17 August 2020

Virginia: Proposed New Laws: Changes to Court Procedure

SB5030 Unless a judge allows a variance, search warrants would be served during the day after the officers announce their presence and purpose. If the officers do the search at night or without the knock and announce (and do not have judicial approval for the variance) then the evidence is not admissible in court.

SB5013 - Would allow marijuana citations to be prepaid.

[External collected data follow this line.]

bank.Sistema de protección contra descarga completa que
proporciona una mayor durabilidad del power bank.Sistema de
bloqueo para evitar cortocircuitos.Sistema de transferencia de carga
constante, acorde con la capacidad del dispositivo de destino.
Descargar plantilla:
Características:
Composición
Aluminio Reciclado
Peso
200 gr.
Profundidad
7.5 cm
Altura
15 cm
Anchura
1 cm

SB5033 - (1) Would first define the "good cause shown" needed for a nolle prosequi , but do so in such vague terms that just about anything could be argued to for under it (or against). Wouldn't change much. (2) Would codify the taking of cases under advisement, but would require prosecution agreement. Currently, a judge can do it without approval from a prosecutor and changing that may not be constitutional as Starrs says it is an inherent power of the judge rooted in the constitution.

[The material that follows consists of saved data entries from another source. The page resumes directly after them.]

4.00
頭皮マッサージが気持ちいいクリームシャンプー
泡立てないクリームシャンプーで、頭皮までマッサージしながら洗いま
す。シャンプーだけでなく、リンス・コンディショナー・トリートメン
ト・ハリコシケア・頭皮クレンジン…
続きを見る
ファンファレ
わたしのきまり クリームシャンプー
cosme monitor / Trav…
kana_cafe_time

SB5007 - Beyond the attempt to dismantle jury sentencing mentioned previously this bill contains a couple other provisions:

(1) If a jury hangs and a mistrial is declared the defendant would not be retried on any of the unresolved charges. 

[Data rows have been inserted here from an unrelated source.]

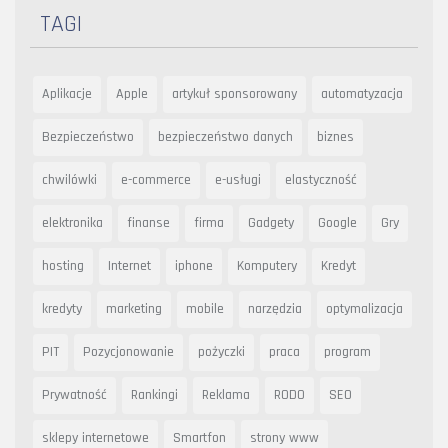
TAGI
Aplikacje
Apple
artykuł sponsorowany
automatyzacja
Bezpieczeństwo
bezpieczeństwo danych
biznes
chwilówki
e-commerce
e-usługi
elastyczność
elektronika
finanse
firma
Gadgety
Google
Gry
hosting
Internet
iphone
Komputery
Kredyt
kredyty
marketing
mobile
narzędzia
optymalizacja
PIT
Pozycjonowanie
pożyczki
praca
program
Prywatność
Rankingi
Reklama
RODO
SEO
sklepy internetowe
Smartfon
strony www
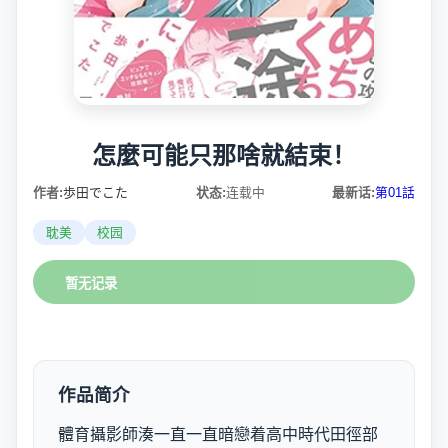
怎麼可能只那啥就結束！
作者:
歩田でこた
状态:
连载中
最新话:
第01話
耽美
校园
暂无记录
作品简介
體育攝影師湊一直一直暗戀着高中時代田徑部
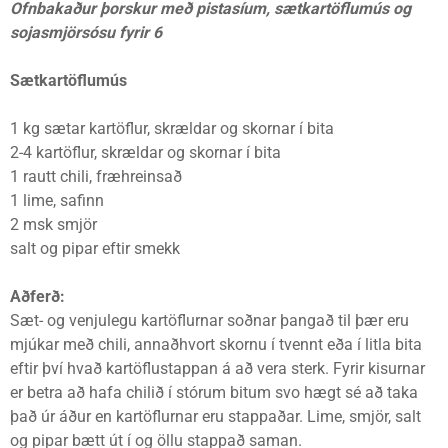
Ofnbakaður þorskur með pistasíum, sætkartöflumús og
sojasmjörsósu fyrir 6
Sætkartöflumús
1 kg sætar kartöflur, skrældar og skornar í bita
2-4 kartöflur, skrældar og skornar í bita
1 rautt chili, fræhreinsað
1 lime, safinn
2 msk smjör
salt og pipar eftir smekk
Aðferð:
Sæt- og venjulegu kartöflurnar soðnar þangað til þær eru
mjúkar með chili, annaðhvort skornu í tvennt eða í litla bita
eftir því hvað kartöflustappan á að vera sterk. Fyrir kisurnar
er betra að hafa chilið í stórum bitum svo hægt sé að taka
það úr áður en kartöflurnar eru stappaðar. Lime, smjör, salt
og pipar bætt út í og öllu stappað saman.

Don't like dynamite charges now? Wait until this goes into effect. Judges won't let jurors go until they resolve everything no matter how deadlocked they think they are. Actually, I don't have a problem with an end being declared at some point, but perhaps it should be after two juries deadlocked so that one rogue juror (or corrupted juror) cannot spike a trial because "the defendant's a Gemini; Gemini would never do this sort of thing; I don't care what the seven nuns testified to." Or, perhaps the judge could ask the numerical breakdown of the deadlock and if more than three are for a not guilty finding declare a permanent mistrial.

(2) Prosecutors would not be able to demand a jury during a declared emergency. As discussed in the last post, this is most likely not constitutional.

SB5043 - Would allow expungement of conviction of (1) under 21 possession of alcohol, marijuana, or tobacco products, (2) under 21 possession of alcohol, or any possession of marijuana or drugs if the charge has been deferred and dismissed under a first offender program, and (3) someone who received a simple pardon unless they've been convicted of a violent crime, drug distribution, and some others.

Nothing particularly troublesome there.

SB5046 - Would eliminate all mandatory minimum sentences.

While the mandatory minimums serve a purpose in some crimes, they did get expanded too far. It's a shame they're taking a nuke 'em all approach instead of trying to address this in a more nuanced manner.